» Job: Present the rows below as a two-column CSV with the columns instruction and transcription, one line per row, putting each row's text and its answer in their own quoted fields with line breaks replaced by spaces. Leave the pictures out.

» Given records:
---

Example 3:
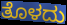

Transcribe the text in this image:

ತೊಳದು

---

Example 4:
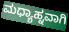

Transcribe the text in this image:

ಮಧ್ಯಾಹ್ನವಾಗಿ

» Reply to the task:
instruction,transcription
"--- Example 3: Transcribe the text in this image:","ತೊಳದು"
"--- Example 4: Transcribe the text in this image:","ಮಧ್ಯಾಹ್ನವಾಗಿ"